# Exercise inputs
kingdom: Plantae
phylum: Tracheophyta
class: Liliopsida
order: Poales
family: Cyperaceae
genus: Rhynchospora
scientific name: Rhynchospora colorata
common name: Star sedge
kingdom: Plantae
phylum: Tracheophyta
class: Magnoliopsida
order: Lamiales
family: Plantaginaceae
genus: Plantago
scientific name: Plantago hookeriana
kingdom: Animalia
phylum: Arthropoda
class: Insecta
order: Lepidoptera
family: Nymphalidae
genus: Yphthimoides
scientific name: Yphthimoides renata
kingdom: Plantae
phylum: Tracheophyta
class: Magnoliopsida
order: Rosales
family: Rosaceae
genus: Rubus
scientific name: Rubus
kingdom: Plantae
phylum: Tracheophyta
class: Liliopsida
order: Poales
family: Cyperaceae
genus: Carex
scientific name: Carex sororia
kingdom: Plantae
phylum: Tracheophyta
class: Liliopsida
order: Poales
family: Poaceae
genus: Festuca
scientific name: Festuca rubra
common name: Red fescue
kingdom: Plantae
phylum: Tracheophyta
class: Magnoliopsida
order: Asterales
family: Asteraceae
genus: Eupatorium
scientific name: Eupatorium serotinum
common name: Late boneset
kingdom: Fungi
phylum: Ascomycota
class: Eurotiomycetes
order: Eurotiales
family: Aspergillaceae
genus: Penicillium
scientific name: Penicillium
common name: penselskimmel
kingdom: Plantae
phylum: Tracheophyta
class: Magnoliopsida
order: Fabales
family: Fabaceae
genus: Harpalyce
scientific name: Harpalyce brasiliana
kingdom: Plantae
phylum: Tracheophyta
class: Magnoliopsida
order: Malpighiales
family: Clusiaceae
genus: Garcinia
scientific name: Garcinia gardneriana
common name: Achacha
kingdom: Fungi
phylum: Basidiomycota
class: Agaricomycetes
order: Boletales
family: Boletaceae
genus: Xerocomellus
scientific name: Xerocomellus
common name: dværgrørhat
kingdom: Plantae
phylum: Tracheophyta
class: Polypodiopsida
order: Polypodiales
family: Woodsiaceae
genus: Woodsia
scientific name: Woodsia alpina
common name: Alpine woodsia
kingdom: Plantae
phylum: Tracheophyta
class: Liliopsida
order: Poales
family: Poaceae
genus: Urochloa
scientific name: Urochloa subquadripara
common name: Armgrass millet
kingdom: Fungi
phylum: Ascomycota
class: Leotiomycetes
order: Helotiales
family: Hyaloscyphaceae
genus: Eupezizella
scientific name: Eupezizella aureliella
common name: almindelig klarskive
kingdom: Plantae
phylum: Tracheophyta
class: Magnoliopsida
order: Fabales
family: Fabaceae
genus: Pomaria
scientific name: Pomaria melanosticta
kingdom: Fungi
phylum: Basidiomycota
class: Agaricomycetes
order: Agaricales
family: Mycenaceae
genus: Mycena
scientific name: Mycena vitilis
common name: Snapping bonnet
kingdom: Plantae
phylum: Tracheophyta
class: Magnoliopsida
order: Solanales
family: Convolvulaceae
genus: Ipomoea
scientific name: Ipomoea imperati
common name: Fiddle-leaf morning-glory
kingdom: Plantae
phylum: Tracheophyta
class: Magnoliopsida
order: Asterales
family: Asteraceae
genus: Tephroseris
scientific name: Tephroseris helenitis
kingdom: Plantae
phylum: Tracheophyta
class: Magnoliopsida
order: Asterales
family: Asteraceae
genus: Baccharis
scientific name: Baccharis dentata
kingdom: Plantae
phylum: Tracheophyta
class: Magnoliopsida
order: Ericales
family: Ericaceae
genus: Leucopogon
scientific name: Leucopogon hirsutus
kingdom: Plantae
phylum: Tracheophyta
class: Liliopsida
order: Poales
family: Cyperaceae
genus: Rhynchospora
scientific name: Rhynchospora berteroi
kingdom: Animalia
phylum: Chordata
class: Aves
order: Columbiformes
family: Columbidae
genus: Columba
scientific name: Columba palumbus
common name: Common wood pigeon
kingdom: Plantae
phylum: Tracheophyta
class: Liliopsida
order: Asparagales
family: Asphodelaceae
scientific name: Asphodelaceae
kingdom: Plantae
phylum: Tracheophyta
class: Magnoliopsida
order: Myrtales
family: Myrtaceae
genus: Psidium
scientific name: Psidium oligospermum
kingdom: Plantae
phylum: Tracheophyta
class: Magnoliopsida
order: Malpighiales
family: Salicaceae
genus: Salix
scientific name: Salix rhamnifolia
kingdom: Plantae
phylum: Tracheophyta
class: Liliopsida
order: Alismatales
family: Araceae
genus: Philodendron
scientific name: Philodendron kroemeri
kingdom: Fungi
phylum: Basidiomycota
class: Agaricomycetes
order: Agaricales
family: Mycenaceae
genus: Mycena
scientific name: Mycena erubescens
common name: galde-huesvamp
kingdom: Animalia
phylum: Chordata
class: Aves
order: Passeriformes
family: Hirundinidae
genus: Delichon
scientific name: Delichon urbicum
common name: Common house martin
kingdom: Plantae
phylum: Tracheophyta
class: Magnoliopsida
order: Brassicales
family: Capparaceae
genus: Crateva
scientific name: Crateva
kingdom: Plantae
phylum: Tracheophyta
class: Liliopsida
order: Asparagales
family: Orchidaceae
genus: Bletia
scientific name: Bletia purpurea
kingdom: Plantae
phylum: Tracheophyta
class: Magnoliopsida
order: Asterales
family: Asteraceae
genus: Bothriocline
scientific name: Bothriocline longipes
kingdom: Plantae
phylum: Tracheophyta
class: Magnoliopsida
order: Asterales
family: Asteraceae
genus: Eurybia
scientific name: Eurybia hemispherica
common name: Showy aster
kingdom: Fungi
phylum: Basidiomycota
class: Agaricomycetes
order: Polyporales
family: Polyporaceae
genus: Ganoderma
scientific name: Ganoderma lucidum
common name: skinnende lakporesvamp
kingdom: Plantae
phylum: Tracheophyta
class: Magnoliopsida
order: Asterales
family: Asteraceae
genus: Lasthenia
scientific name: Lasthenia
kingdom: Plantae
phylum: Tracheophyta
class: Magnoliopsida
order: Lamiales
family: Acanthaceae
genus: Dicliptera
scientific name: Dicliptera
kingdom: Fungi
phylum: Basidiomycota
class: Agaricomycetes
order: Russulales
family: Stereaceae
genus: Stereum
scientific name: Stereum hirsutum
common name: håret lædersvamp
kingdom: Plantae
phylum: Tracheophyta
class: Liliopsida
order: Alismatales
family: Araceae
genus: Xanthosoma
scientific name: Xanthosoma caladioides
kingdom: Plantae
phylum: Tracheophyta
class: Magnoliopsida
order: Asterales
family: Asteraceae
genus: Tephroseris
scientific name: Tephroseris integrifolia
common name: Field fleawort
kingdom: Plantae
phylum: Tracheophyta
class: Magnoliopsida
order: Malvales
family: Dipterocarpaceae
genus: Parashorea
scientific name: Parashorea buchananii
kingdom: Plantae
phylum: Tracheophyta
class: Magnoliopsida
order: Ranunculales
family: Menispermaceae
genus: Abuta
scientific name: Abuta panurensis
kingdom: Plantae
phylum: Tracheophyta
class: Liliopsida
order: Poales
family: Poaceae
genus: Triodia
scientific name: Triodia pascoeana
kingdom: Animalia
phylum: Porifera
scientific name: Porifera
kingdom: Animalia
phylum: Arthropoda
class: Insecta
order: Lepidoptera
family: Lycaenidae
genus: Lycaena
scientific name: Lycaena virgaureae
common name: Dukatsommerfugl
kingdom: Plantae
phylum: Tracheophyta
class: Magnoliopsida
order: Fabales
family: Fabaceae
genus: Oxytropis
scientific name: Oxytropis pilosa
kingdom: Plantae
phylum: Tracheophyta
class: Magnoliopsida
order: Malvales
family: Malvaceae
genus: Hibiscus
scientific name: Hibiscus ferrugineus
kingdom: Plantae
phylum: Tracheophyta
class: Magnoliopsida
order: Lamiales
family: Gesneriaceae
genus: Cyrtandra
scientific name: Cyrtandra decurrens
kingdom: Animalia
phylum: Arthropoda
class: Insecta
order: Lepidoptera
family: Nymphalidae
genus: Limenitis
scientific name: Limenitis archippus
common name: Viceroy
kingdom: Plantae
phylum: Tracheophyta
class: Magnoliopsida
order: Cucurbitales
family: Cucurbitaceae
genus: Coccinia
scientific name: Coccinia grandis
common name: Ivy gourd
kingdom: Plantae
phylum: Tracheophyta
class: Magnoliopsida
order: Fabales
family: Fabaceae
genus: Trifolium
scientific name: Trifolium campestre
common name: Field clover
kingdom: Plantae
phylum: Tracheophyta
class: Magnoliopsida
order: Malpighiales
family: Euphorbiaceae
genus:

# Goal of the exercise
Reproduce the listing from the line that has "family: Columbidae" through the line that has "genus: Salix", renaming "phylum" to "division" wherever it occurs and changing nothing else.

# Task output
family: Columbidae
genus: Columba
scientific name: Columba palumbus
common name: Common wood pigeon
kingdom: Plantae
division: Tracheophyta
class: Liliopsida
order: Asparagales
family: Asphodelaceae
scientific name: Asphodelaceae
kingdom: Plantae
division: Tracheophyta
class: Magnoliopsida
order: Myrtales
family: Myrtaceae
genus: Psidium
scientific name: Psidium oligospermum
kingdom: Plantae
division: Tracheophyta
class: Magnoliopsida
order: Malpighiales
family: Salicaceae
genus: Salix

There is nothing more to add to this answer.